State of the World’s Children

What are the best and worst places in the world for children?  In mid-November UNICEF released its annual State of the World’s Children report, and not surprisingly, Afghanistan was ranked as one of the worst places to grow up.  As reported in the May 2009  edition of the World Savvy Monitor, decades of war, drought, famine, and unrest have led to the highest infant mortality rate in the world:  257 deaths per 1000 live births.

What’s the best place in the world to be born?  Not the United States as some might guess, but actually there is a six–way tie for the lowest infant mortality rate:   Andorra, Iceland, Lichtenstein, Luxembourg, Singapore, and Sweden.  Each of these countries has a rate of 3 deaths per 1000 live births (the US ranks 8 deaths per 1000 live births, along with Lithuania, Serbia, Slovakia, and the United Arab Emirates).

Every year, UNICEF releases the State of the World’s Children report in order to highlight major statistics chronicling the social, economic, educational, and development status of children around the world.  This year’s report also highlights a special section on children’s rights, in honor of the 20th anniversary of the ratification of the Convention on the Rights of the Child (CRC), noting that the CRC has helped contribute to 84% of primary school aged children are now in school, among other achievements.  Even so, UNICEF estimates that 1 billion children still lack access to one or more services essential survival and development (food, water, sanitation, etc.), and in 2008, 8.8 million children worldwide died before their fifth birthday.

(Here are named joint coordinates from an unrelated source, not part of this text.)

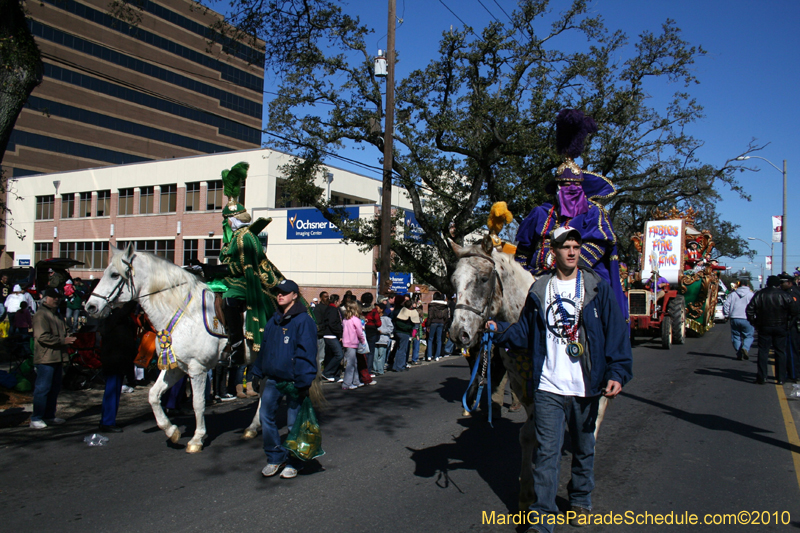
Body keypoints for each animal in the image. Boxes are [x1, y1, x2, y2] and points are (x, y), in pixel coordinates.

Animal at [85, 243, 260, 450]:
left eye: (114, 274)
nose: (90, 307)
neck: (184, 312)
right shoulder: (175, 366)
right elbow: (153, 395)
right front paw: (171, 431)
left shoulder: (197, 368)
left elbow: (198, 403)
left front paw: (197, 438)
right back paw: (253, 427)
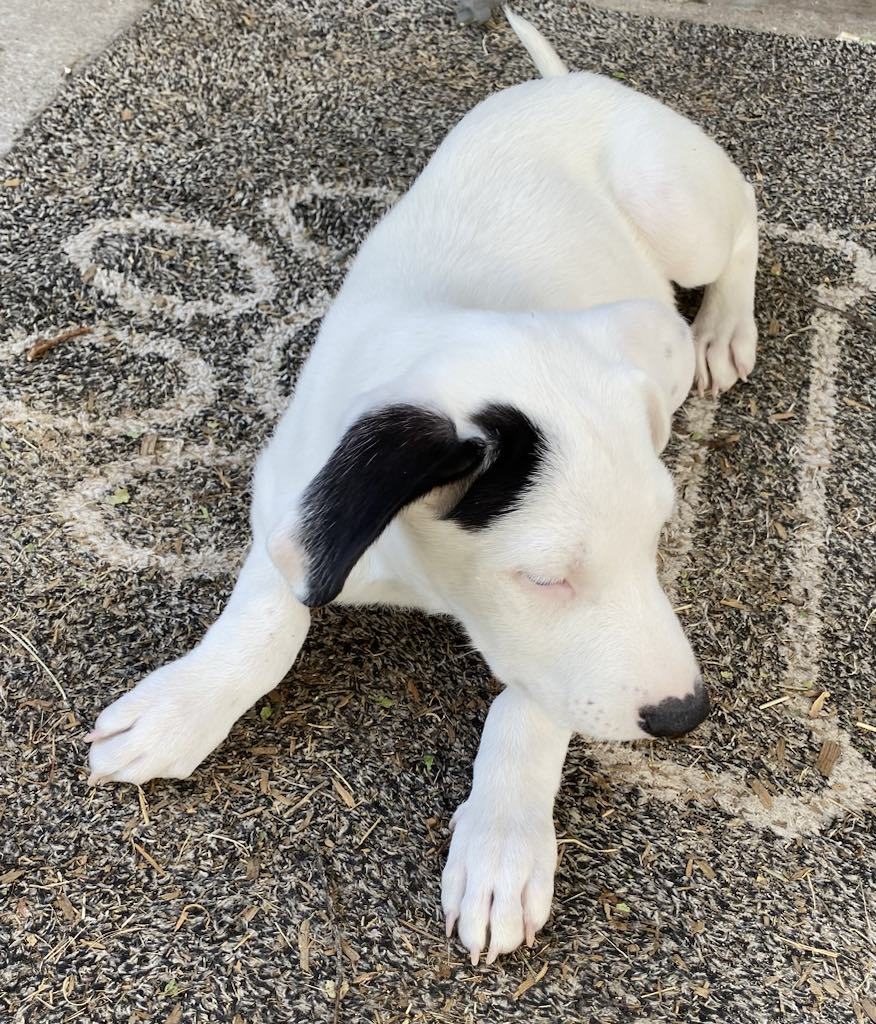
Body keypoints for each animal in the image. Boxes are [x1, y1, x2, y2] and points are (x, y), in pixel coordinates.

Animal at [90, 8, 762, 962]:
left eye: (657, 540)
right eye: (545, 577)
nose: (686, 714)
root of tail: (575, 82)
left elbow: (531, 702)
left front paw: (504, 842)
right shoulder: (297, 495)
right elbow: (267, 619)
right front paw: (182, 706)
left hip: (675, 203)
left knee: (744, 219)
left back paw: (723, 325)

While there is not yet an entire edition of the World Savvy Monitor on Children, nearly every edition of the Monitor has addressed children in some way. Check out the water edition of the World Savvy Monitor for information about how access to water impacts children’s ability to go to school and get an education. Many of the issues covered in the World Savvy Monitor edition on Women also impact children, including conflict, education inequality, and the girl child.

Incorporate lessons about children’s rights into your curriculum, using these resources:  Oxfam Global Education, GC 2000, and UNICEF Voices of Youth.  Or show a film to highlight issues of children’s rights, such Time for School: The Global Education Crisis, detailing the push for universal primary education.